In what ways does Sarty in William Faulkner's story "Barn Burning" represent the Old South while his father represents the rising, mechanistic, New South?
Colonel Sartoris Snopes or "Sarty," who appears as a young boy in William Faulkner's story "Barn Burning" is in many ways quite unlike his father Abner Snopes. The story is about his growing up torn between his own moral sense (identified with the traditions of honor of the Old South) and his loyalty to his family (another characteristic of the Old South):
Maybe it will all add up and balance and vanish—corn, rug, fire; the terror and grief, the being pulled two ways like between two teams of horses—gone, done with for ever and ever.

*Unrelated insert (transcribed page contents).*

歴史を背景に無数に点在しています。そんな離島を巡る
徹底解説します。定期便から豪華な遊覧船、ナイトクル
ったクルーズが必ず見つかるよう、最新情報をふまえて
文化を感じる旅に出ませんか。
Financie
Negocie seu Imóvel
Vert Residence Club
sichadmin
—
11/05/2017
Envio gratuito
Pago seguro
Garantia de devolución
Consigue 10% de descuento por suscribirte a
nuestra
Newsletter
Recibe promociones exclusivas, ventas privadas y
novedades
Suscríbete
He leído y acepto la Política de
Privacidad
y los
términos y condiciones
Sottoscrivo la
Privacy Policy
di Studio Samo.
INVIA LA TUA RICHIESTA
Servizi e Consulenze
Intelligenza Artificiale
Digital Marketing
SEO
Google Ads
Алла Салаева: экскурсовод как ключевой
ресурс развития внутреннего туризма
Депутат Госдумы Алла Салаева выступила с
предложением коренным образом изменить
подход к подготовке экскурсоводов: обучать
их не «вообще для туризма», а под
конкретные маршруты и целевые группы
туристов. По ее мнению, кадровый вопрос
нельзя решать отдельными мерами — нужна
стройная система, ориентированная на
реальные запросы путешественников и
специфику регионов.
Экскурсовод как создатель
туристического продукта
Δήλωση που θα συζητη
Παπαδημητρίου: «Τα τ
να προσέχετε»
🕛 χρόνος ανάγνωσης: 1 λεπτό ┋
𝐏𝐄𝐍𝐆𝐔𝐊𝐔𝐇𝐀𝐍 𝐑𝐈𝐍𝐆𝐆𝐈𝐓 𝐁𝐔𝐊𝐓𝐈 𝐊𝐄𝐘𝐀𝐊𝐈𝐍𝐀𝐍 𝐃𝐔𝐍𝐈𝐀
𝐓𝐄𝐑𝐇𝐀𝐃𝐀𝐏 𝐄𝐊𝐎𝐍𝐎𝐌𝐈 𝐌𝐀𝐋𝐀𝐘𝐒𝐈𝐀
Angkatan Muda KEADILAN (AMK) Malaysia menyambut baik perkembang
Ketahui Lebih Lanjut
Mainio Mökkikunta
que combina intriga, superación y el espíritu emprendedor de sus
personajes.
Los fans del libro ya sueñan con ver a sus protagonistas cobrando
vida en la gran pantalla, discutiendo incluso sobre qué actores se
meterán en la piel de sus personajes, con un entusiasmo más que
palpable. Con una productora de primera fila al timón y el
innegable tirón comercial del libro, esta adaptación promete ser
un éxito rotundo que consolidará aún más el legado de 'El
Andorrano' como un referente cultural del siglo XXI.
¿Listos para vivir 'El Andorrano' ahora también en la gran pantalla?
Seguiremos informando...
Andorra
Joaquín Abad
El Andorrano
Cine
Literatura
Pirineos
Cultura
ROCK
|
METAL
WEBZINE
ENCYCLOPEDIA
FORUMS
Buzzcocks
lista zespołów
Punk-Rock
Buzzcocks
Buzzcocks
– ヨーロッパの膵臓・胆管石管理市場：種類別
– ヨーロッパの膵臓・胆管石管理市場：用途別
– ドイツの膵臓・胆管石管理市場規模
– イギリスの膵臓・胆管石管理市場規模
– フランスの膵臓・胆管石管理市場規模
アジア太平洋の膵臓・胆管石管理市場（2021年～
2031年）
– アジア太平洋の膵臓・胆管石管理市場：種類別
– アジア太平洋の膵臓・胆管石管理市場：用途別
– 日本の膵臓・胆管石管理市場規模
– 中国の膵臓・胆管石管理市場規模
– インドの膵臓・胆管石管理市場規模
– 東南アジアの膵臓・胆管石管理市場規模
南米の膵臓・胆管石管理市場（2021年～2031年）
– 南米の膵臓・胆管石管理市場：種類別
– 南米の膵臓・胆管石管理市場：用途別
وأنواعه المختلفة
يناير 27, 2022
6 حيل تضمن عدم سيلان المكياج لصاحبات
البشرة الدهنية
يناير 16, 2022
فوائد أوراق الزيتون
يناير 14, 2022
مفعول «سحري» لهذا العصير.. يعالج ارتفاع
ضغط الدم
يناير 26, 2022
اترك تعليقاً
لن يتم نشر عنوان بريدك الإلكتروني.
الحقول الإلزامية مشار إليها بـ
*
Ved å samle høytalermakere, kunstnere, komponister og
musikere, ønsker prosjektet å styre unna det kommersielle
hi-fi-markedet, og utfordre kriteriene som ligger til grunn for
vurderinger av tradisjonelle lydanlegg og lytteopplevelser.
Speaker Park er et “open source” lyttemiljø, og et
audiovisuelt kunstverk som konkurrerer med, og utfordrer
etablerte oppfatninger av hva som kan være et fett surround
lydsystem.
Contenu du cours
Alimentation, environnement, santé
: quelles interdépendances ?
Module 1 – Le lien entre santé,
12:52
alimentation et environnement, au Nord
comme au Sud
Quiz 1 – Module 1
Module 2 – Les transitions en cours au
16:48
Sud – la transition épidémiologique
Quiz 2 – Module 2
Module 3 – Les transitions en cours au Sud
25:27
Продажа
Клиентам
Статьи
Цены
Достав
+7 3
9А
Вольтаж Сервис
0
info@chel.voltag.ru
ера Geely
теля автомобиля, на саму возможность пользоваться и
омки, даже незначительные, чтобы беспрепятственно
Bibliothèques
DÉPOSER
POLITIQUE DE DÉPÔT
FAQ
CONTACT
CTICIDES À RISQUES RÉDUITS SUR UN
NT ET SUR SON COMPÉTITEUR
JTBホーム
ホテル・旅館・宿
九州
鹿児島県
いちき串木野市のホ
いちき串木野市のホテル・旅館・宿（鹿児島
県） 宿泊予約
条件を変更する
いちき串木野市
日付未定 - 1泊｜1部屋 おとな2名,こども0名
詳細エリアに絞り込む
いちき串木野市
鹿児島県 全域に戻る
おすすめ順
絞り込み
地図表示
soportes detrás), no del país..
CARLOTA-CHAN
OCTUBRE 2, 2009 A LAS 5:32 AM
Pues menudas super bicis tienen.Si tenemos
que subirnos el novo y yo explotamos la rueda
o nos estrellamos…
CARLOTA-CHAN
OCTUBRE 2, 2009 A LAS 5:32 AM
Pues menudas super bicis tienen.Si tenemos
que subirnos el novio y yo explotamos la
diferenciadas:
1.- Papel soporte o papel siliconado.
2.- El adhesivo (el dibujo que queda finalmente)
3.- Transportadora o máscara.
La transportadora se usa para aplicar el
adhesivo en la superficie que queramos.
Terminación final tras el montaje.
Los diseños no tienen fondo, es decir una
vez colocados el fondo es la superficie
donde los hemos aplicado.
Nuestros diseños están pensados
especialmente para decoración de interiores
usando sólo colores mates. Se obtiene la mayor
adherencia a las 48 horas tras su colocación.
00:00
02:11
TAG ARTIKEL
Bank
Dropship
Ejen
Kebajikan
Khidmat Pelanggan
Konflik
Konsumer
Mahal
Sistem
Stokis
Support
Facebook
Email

Abner is a tenant farmer resentful of the wealthy landowners for whom he works. He expresses this resentment by striking back at them in ways that range from petty larceny and bad work habits to setting fires. He rebels not only against the social conventions and inequalities of the Old South, but also the sense of community and loyalty that were part of the southern ethos.
When the family begins to work for Major de Spain, Sarty gets a sense of a life, that of the Old South and its traditions, which is more gracious and peaceful than the one his father lives, and also begins to slowly work out his own sense of ethics. When his father prepares to set Major de Spain's barn on fire, he runs away from his mother to alert the Major, solidifying his allegiance to the values of the Old South.